High nuclearity ruthenium carbonyl cluster chemistry III. Synthesis of [Ru₁₀(μ,-H)(μ₆-C)(CO)₂₄]^-, its reactivity towards triphenylphosphine and ligand dynamics of the resulting decaruthenium anionic clusters

Abstract

Thermolysis of Ru3(μ-H)(μ-NC5H4)(CO)10 in refluxing chlorobenzene affords [Ru2(μ-H)(μ-NC5H4)2(CO)4(NC5H5)2][Ru10(μ-H)(μ6-C)(CO)24] (1a) in excellent yield. The results of a structural study of 1a are consistent with the hydride occupying an edge-bridging site at an apex of the "giant tetrahedron". Thermolysis of Ru3(μ-H)(μ-NC5H4)(CO)10 with [PPh4][BF4] in chlorobenzene affords the cluster [PPh4][Ru10(μ-H)(μ6-C)(CO)24] (1b) in moderate yield.

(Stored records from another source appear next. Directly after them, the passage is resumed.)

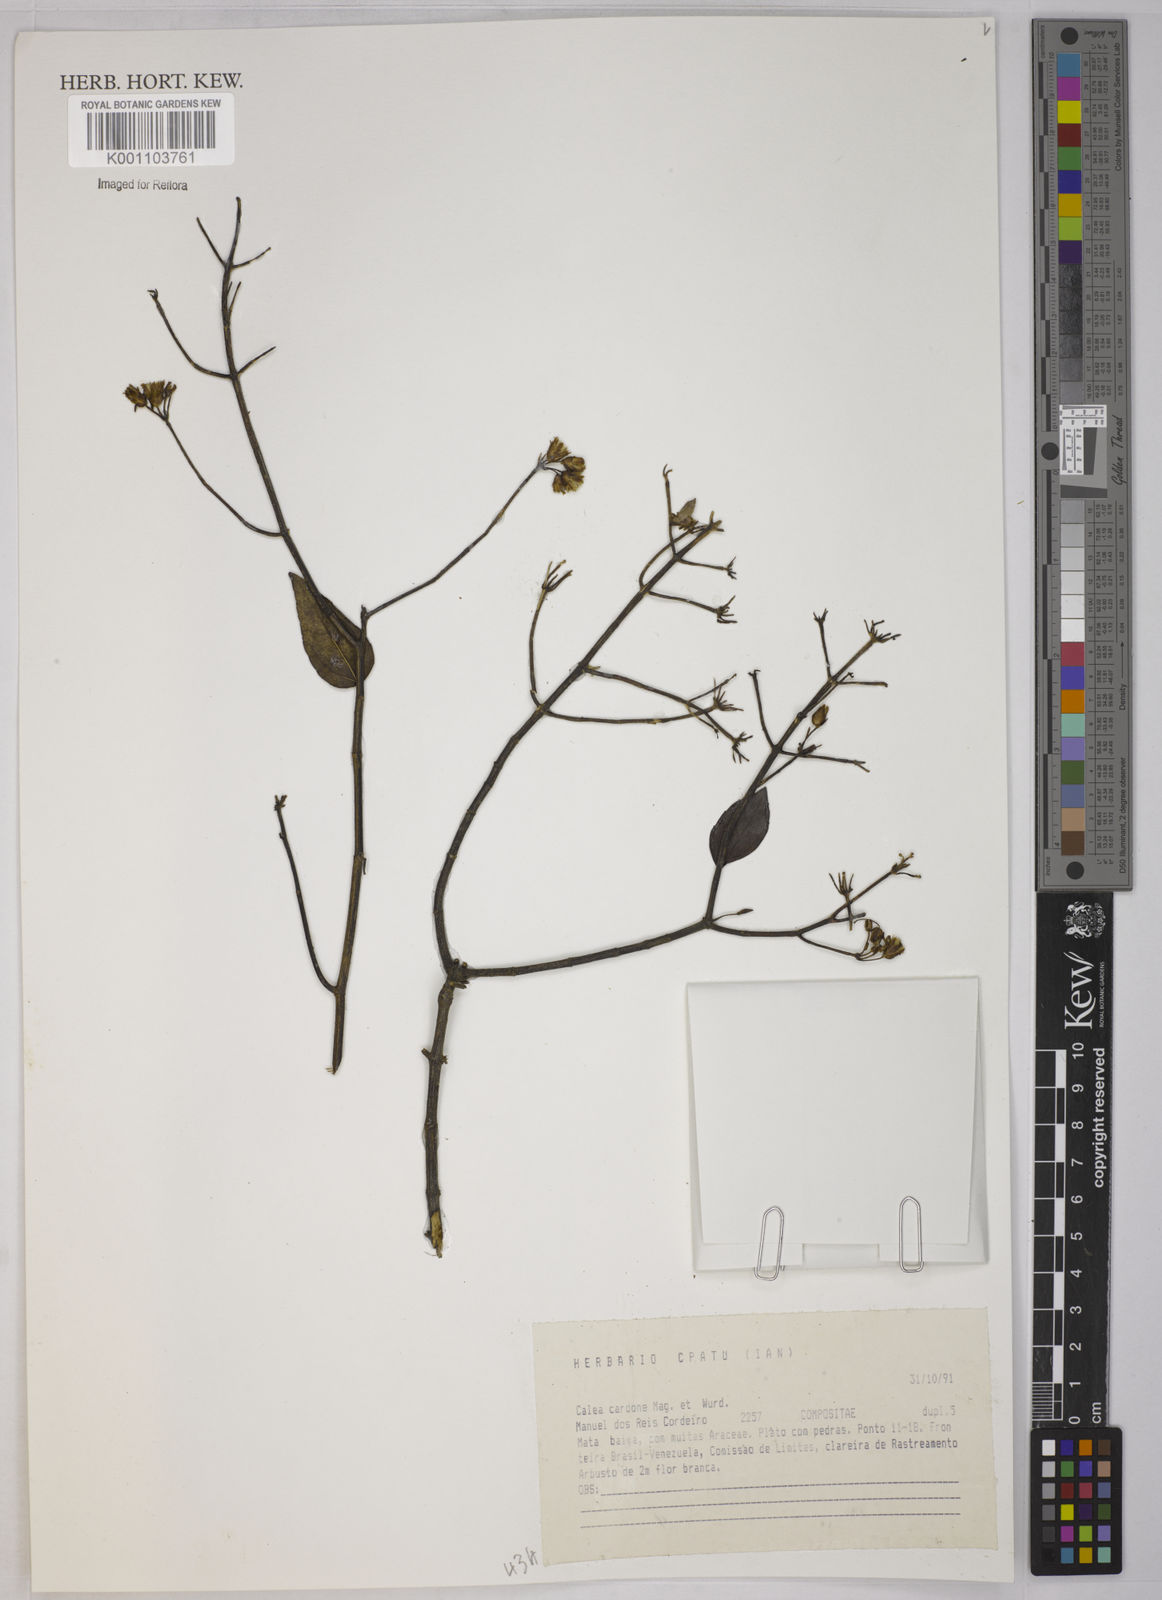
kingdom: Plantae
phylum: Tracheophyta
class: Magnoliopsida
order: Asterales
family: Asteraceae
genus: Calea
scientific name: Calea lucidivenia
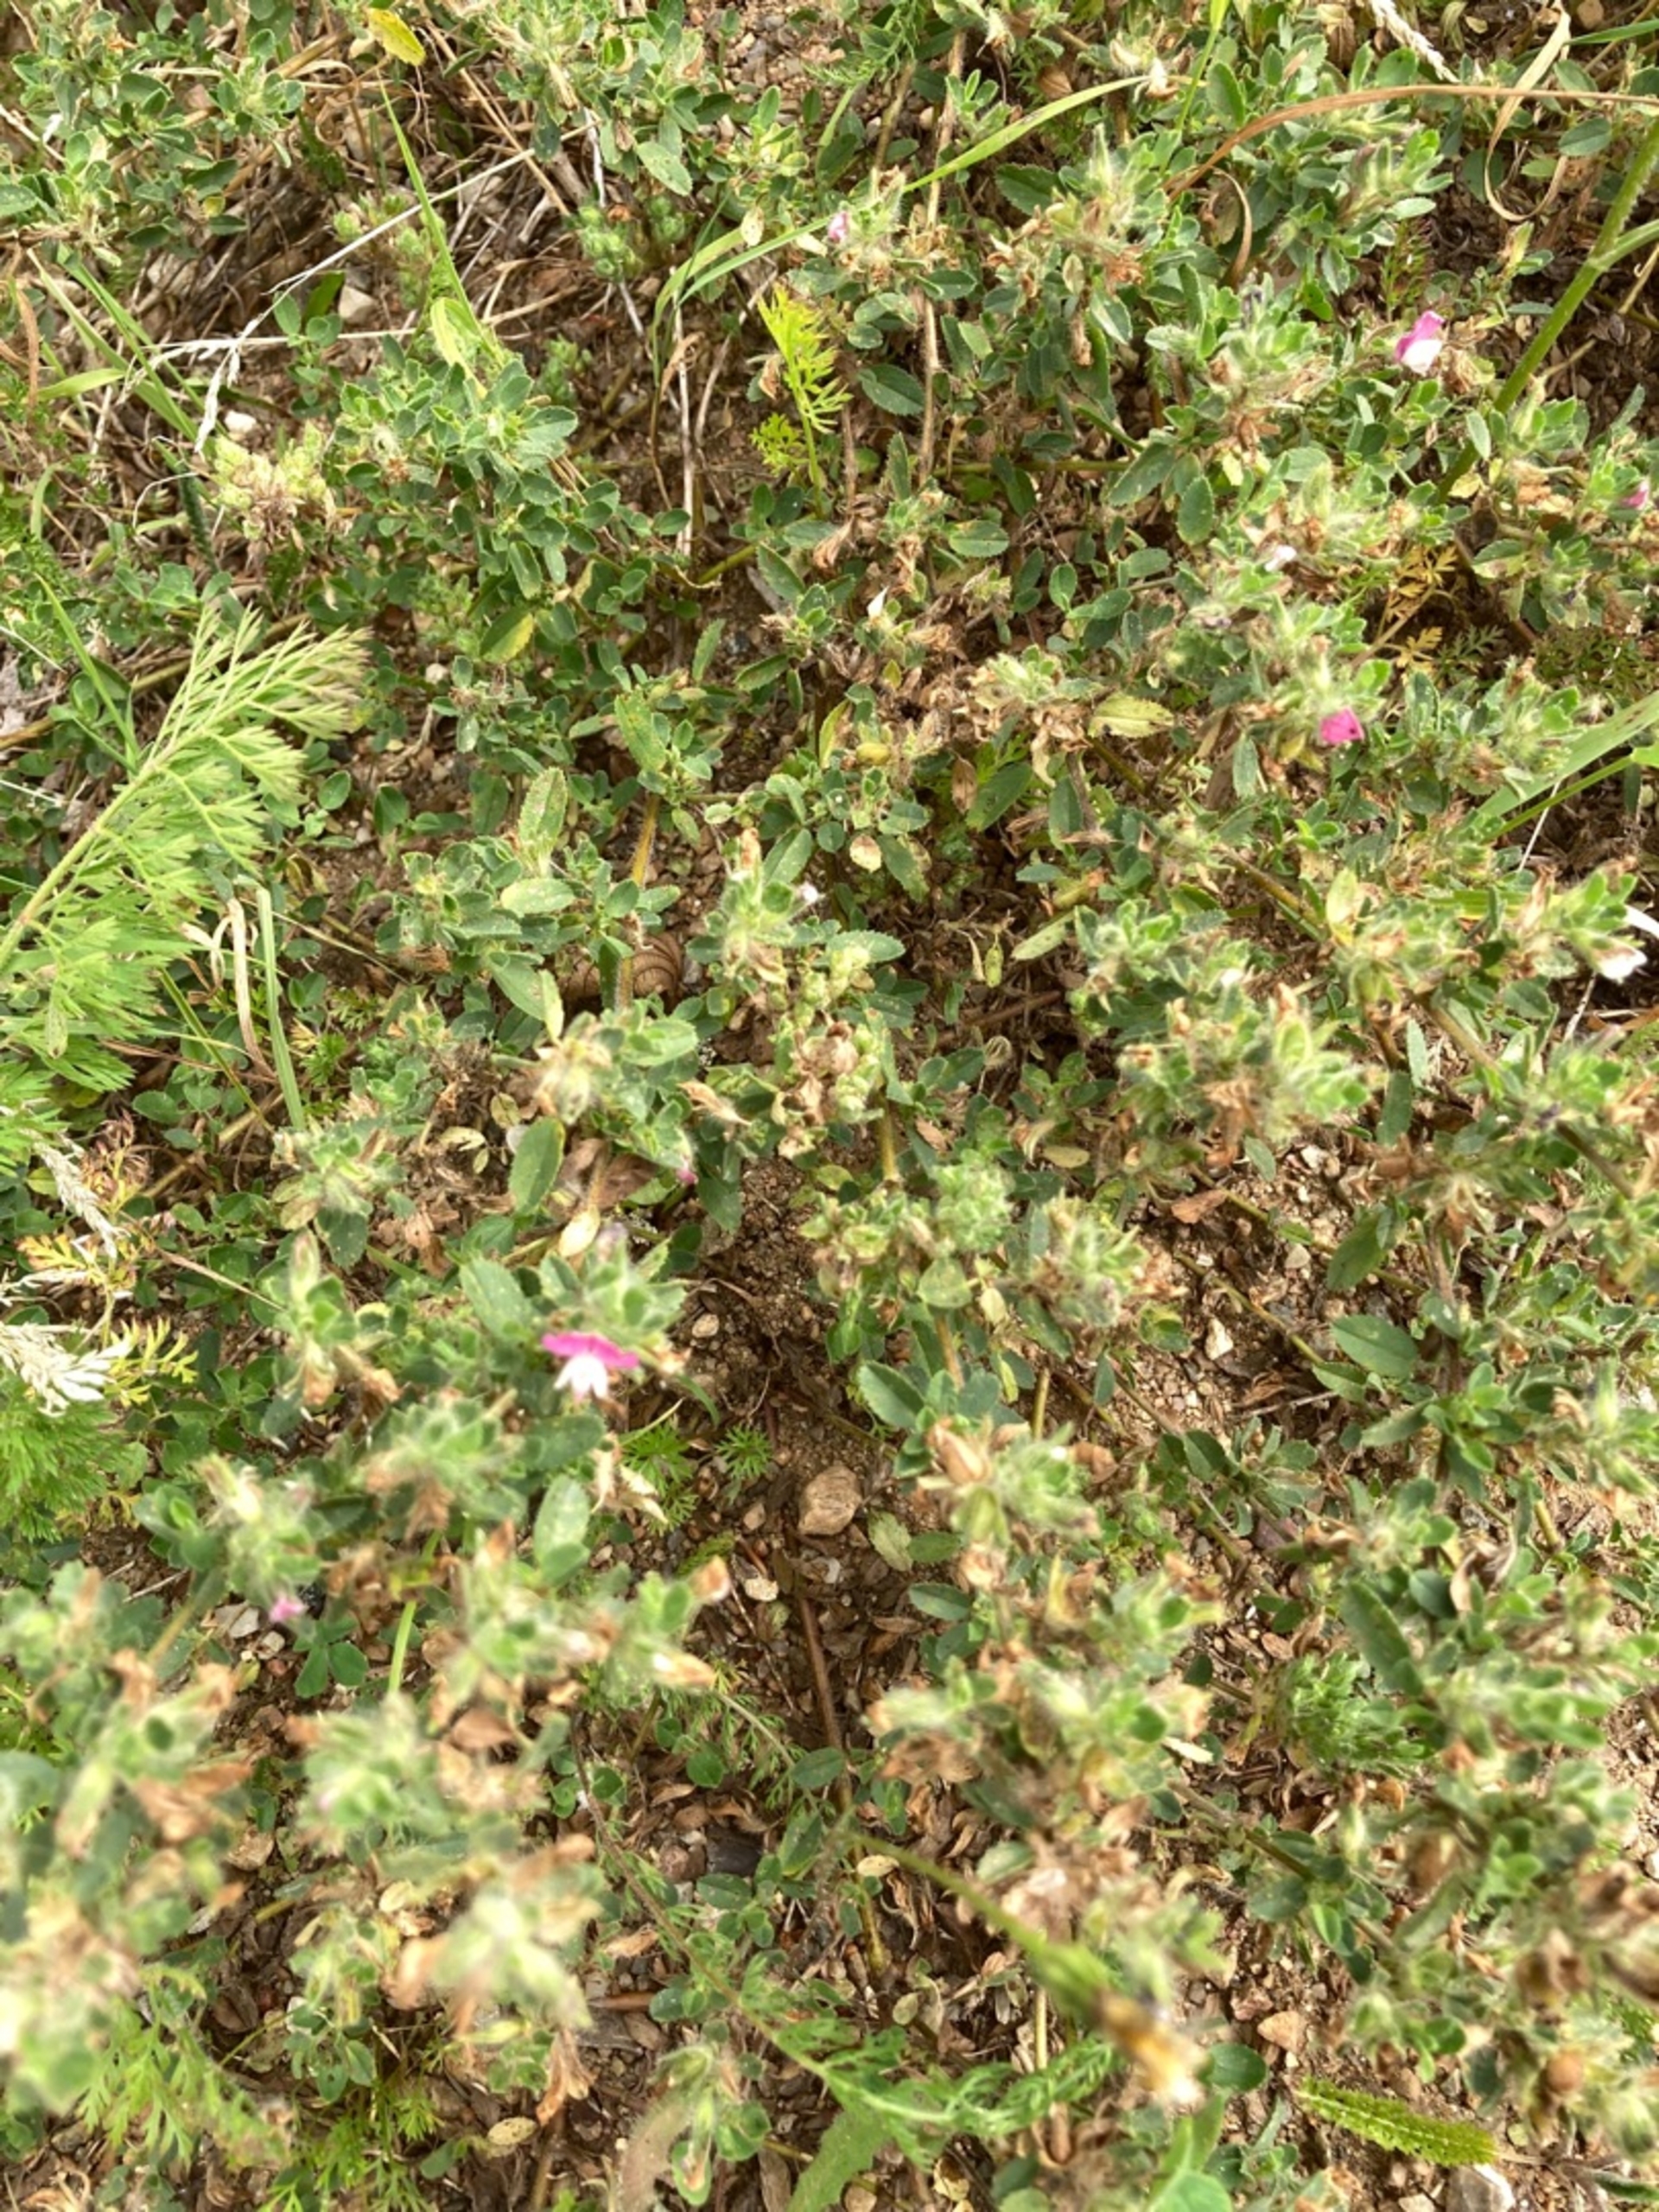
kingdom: Plantae
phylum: Tracheophyta
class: Magnoliopsida
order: Fabales
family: Fabaceae
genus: Ononis
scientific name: Ononis spinosa
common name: Mark-krageklo
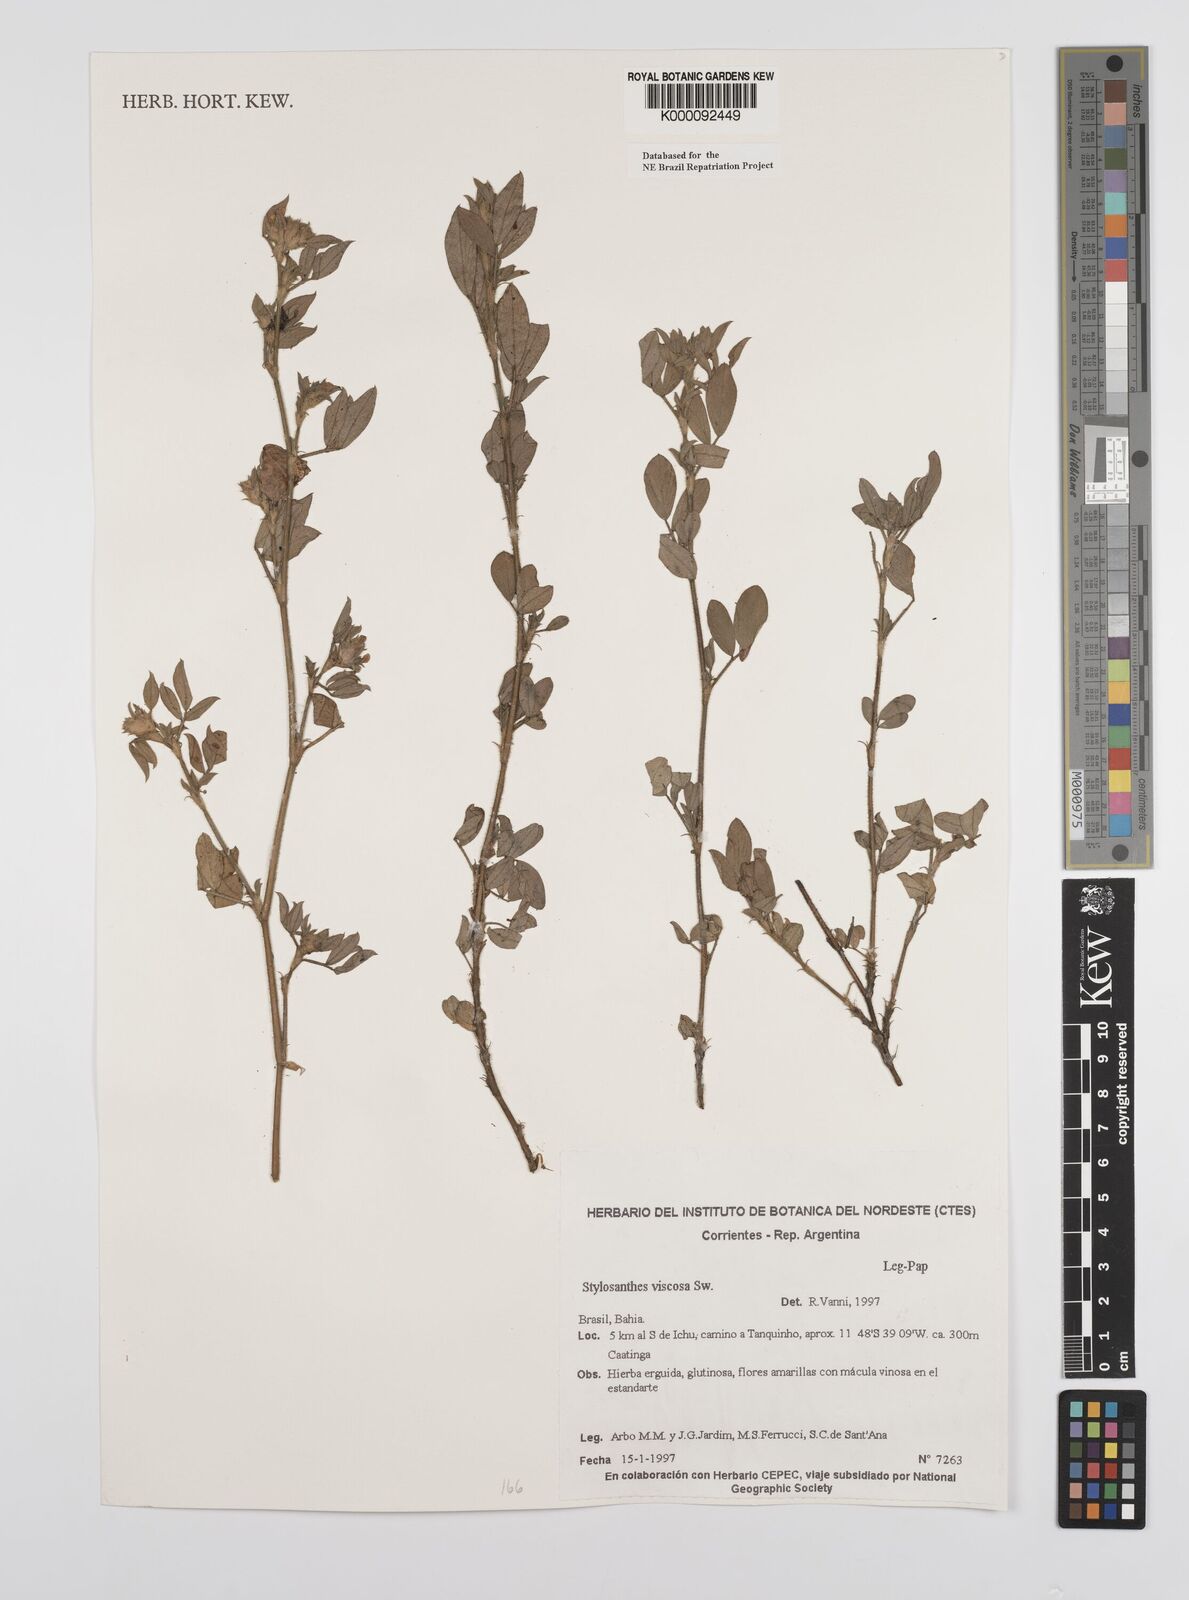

Compound 1a reacts immediately with 1 equiv. of triphenylphosphine at room temperature to afford the monosubstituted cluster [Ru2(μ-H)(μ-NC5H4)2(CO)4(NC5H5)2][Ru10(μ-H)(μ6-C)(CO)23(PPh3)] (2a) in high yield; the crystal structure of 2a and NMR studies show that ligand substitution occurs at the apical ruthenium associated with the hydride ligand. Further reaction with triphenylphosphine at room temperature affords successively the complexes [Ru10(μ-H)(μ6-C)(CO)24-x(PPh3)x]- with x = 2 (3a) and 3 (4a); the tetrasubstituted cluster (x = 4, 5c) is obtained as its [Ru2(μ-H)(μ-NC5H4)2(CO)4(PPh3)2]+ salt following a short reflux in acetone. In each case, substitution occurs at the apical ruthenium atoms. Hydride and CO fluxionality in the five cluster anions was investigated by 13C EXSY experiments. Compound 1a exhibits complete hydride fluxionality between the four apices at low temperature, while 5c shows similar behaviour at room temperature. CO fluxionality increases with phosphine substitution, reaching a maximum at the bis-substituted cluster, and becoming less facile on the tris-and tetrakis-substituted cluster anions. Compound 1b reacts in a similar manner with triphenylphosphine to form an analogous series of complexes. Attempted metathesis of preformed 1a by reaction with [PPN]Cl was unsuccessful; instead, conversion to [PPN]2[Ru10(μ6-C)(CO)24] occurs.